The conscious mind only has enough bandwidth to truly focus on one thing at a time. The unconscious mind is trying to keep you even-keeled and alive.

I know you’re thinking to yourself, ‘but I’m a good multi-tasker!’ You’re not, even if you’re good relative to other humans.

All human beings don’t multi-task well, we aren’t machines. The more conscious effort and decision making we have to do in a day, the less we want to. The less we’re capable of. The worse decisions we end up making.

The less decision making you have to do in a day, the better your decisions end up being. The less fighting and wrangling with the elephant you have to do in a day, the happier you’ll be.

The more things you can make automatic in the long-run, the fewer decisions you have to make. Then the more the elephant can walk the path you want it to, without too much conscious thought.

How to Control the Elephant

Since we can only consciously focus on one thing at a time, the moment we divert our attention from kids, to work and the stresses of modern life; It’s hard to keep the elephant on the weight loss path.

He (or she…) is kind of easily distracted, so the elephant will keep turning down the familiar path effortlessly. Unless you’re constantly on him, steering him down the right path in the direction you want.

That is until he becomes familiar with the path you’re trying to walk down. This is the objective of behaviour change. Rather than focusing on half a dozen different things you want to change, focus on one pattern of behaviour you want to change instead.

In the process of change, you must continually reinforce your path (skills, habits, behaviours) and ingrain it in the unconscious mind so that it becomes familiar. Then you can get back to worrying about your kids, your income and your job.

If the familiar path is going to the gym every morning, or doing your quick workout at home every morning, that’s what the elephant knows. You no longer have to wrangle with it to get the effect that you want.

If the familiar path is ordering that salad when you’re eating out or cooking lean proteins with most meals, that’s what the elephant knows. You know longer have to wrestle it away from that 1000 kcal burger and fries or pull it away from those ribs or chicken wings.

The more familiar the path to the elephant the less decision making you have to do, the less ego depletion you deal with, the better decisions you make each day.

The Secret of Long-Term Weight Maintenance

The unconscious mind can focus on a bunch of different things at one time, you can’t.

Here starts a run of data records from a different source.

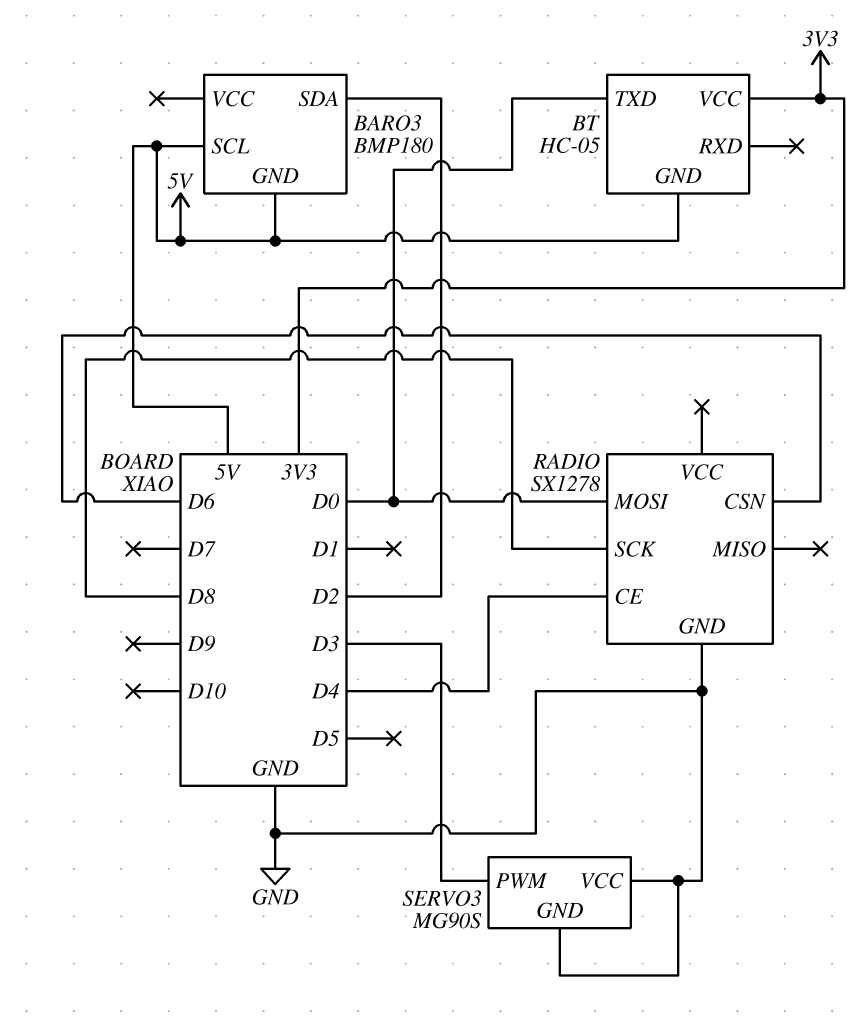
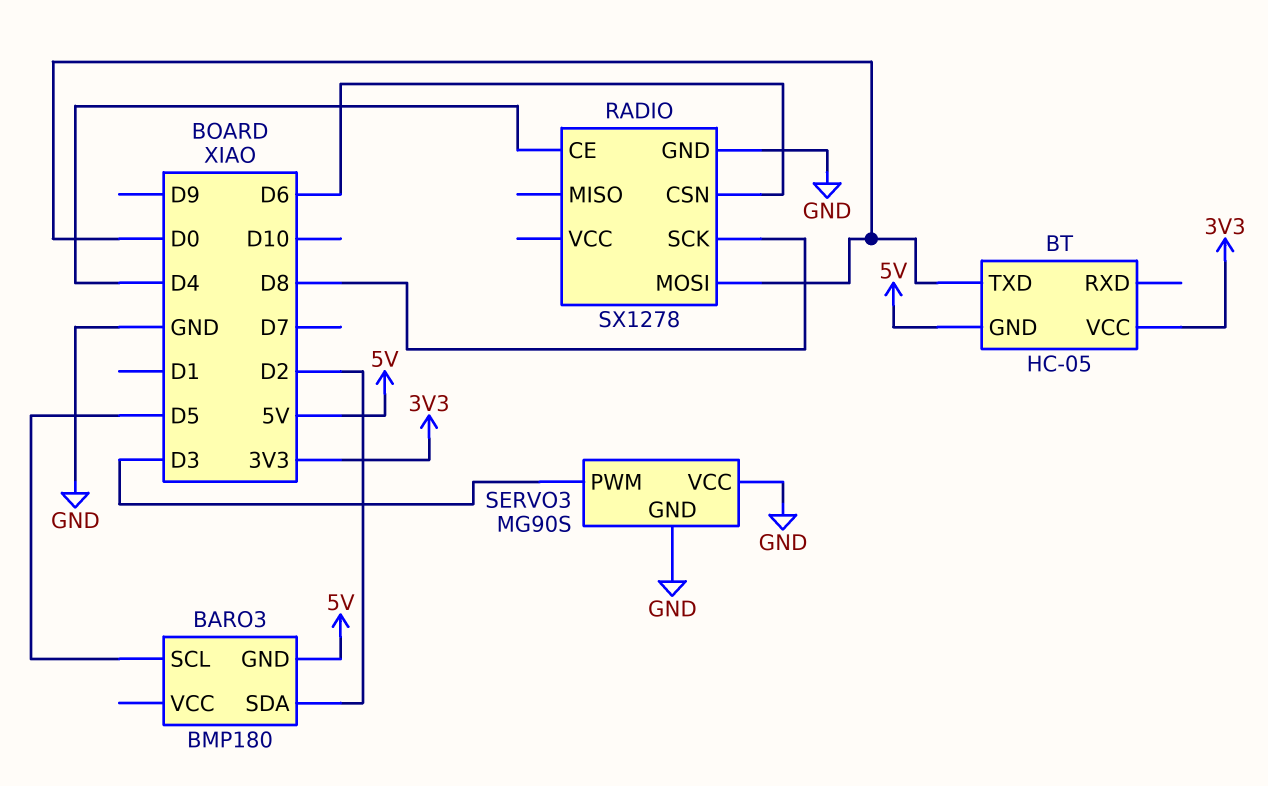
BARO3 pin SCL: 5V -> D5

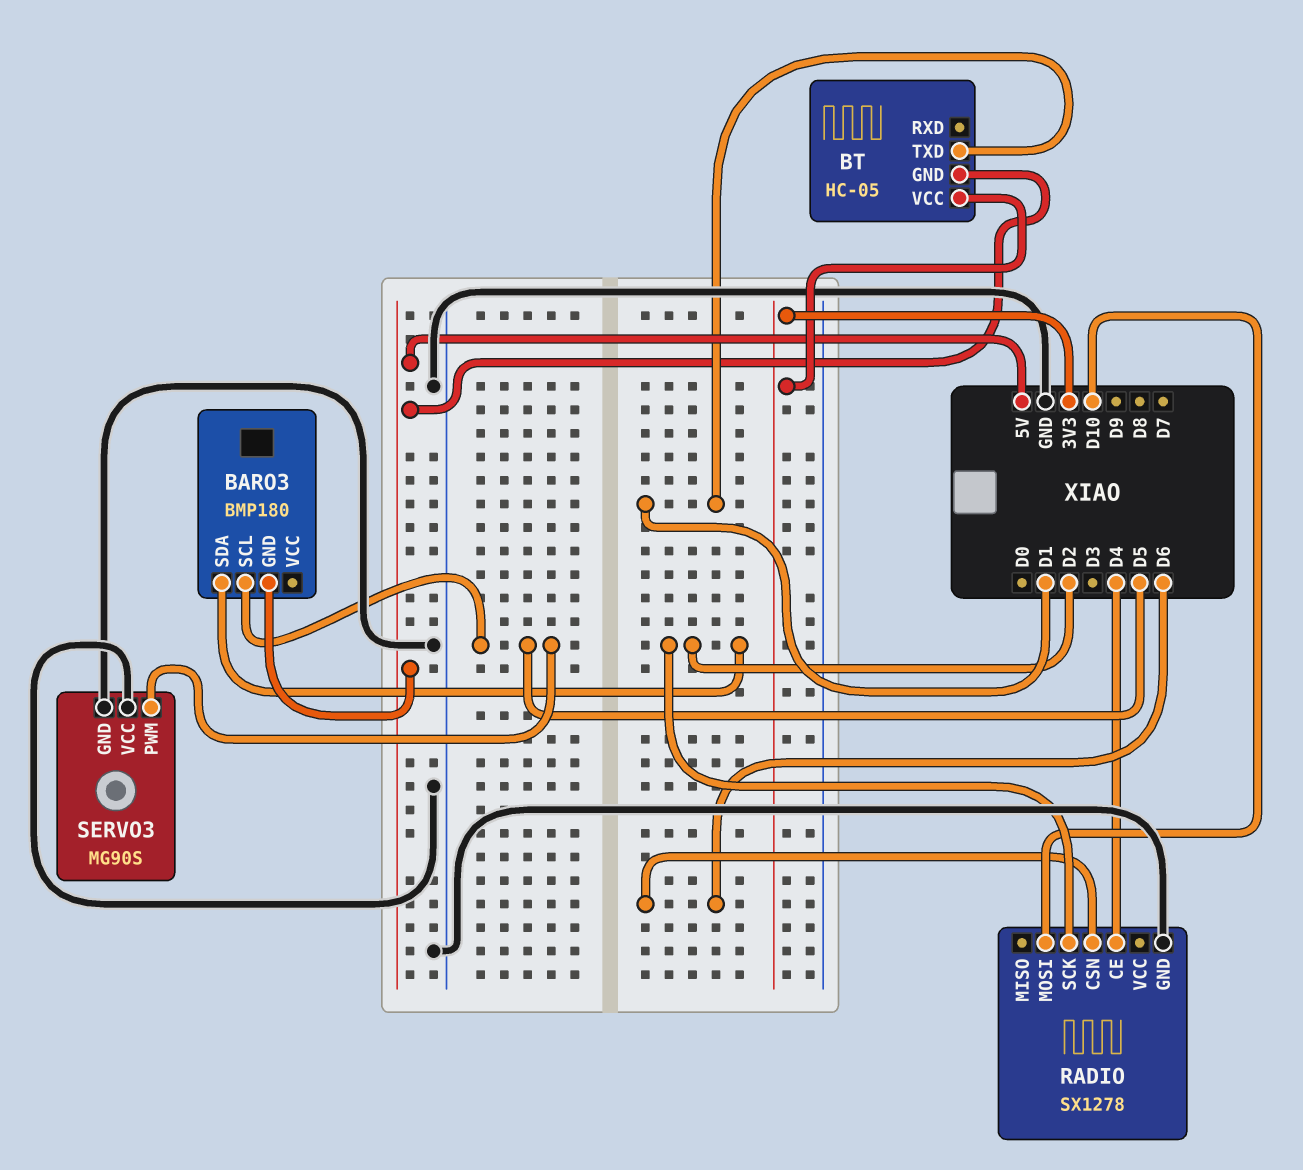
BT pin TXD: D0 -> D1
RADIO pin MOSI: D0 -> D10
RADIO pin SCK: D8 -> D2
SERVO3 pin PWM: D3 -> D5

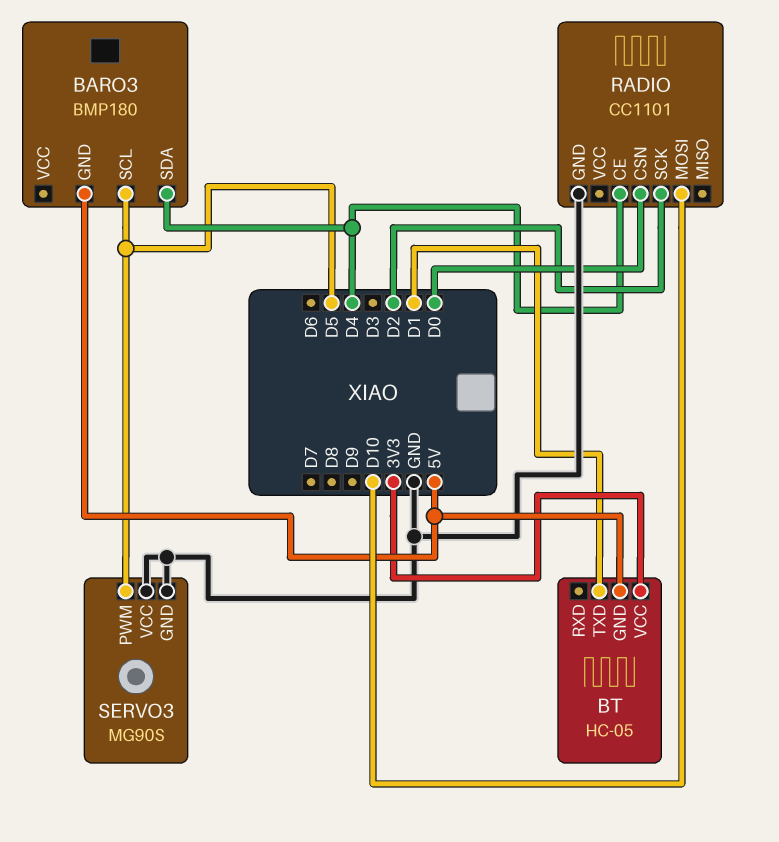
BARO3 pin SDA: D2 -> D4
RADIO: SX1278 -> CC1101
RADIO pin CSN: D6 -> D0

The moment you try to do a million different conscious things or change several things about yourself at once. Now you’re constantly fighting with the elephant in every direction and ultimately, getting nowhere.

You’re also slowly by surely exhausting your mental resources, in a way that results in poorer decision making over the course of a day.

There is a reason few people make bad decisions about food early in the morning. There is a reason people are less likely to skip a morning or early afternoon workout than they are to skip an evening one.

The elephant won’t know which path to take without a clear objective, or focus, that you consciously need to impose on it, steering it in the direction you want. You have to train the elephant on the path.

This reinforced path eventually becomes the default path that the elephant instinctively follows on its own. You’re attempting to get to the point where the elephant requires very little guidance from you.

That’s the secret.

Right now you may have to consciously think about planning your meals on a weekly basis, keeping your pantry clean of junk food, eating slowly, practicing Hara Hachi bu, eating five servings of veggies a day, exercising three to six times a week, eating lean protein with most meals, and so on and so forth.

Eventually though, if you’re consistent enough in practicing a skill, habit or behaviour, the unconscious will take over. The more your unconscious does, the heck of a lot easier it is to maintain.